═══ TASK DATA

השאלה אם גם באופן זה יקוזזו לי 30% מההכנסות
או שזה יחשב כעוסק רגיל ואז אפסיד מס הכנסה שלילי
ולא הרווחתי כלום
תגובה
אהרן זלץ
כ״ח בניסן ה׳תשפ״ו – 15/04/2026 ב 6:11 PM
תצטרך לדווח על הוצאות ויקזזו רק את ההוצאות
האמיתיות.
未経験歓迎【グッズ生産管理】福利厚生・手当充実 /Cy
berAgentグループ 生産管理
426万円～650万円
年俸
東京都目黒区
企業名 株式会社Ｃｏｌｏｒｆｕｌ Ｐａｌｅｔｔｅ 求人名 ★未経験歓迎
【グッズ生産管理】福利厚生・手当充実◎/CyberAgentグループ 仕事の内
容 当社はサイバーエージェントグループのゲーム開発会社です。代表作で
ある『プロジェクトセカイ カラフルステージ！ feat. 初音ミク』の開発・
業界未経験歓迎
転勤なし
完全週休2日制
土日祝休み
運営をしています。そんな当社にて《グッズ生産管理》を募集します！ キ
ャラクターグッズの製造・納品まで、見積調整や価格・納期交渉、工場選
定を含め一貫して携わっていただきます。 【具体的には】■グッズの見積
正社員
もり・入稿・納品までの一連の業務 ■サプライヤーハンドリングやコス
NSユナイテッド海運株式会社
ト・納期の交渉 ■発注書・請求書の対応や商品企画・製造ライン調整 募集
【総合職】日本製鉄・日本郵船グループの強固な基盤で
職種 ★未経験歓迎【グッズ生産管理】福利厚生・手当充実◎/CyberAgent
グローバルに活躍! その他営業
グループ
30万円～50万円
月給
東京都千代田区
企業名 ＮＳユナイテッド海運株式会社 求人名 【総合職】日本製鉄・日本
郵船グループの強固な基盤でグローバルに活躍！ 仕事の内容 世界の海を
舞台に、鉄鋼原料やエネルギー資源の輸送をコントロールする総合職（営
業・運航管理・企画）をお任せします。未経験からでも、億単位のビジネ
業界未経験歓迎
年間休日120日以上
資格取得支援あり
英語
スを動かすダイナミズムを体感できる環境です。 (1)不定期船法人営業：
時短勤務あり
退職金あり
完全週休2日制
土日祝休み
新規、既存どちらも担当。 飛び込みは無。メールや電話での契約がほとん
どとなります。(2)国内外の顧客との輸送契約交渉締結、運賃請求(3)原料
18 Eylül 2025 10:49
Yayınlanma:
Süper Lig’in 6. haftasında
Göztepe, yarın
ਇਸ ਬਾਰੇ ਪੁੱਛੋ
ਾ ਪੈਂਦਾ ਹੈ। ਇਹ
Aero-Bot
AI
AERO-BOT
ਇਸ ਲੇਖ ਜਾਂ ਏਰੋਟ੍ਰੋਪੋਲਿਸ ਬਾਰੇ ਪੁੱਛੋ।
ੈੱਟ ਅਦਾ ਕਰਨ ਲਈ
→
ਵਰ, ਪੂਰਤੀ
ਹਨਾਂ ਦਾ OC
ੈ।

══════

As you read the records above, find each line that contains "福利厚生" and copy it.

▸ EXERCISE ANSWER
未経験歓迎【グッズ生産管理】福利厚生・手当充実 /Cy
【グッズ生産管理】福利厚生・手当充実◎/CyberAgentグループ 仕事の内
職種 ★未経験歓迎【グッズ生産管理】福利厚生・手当充実◎/CyberAgent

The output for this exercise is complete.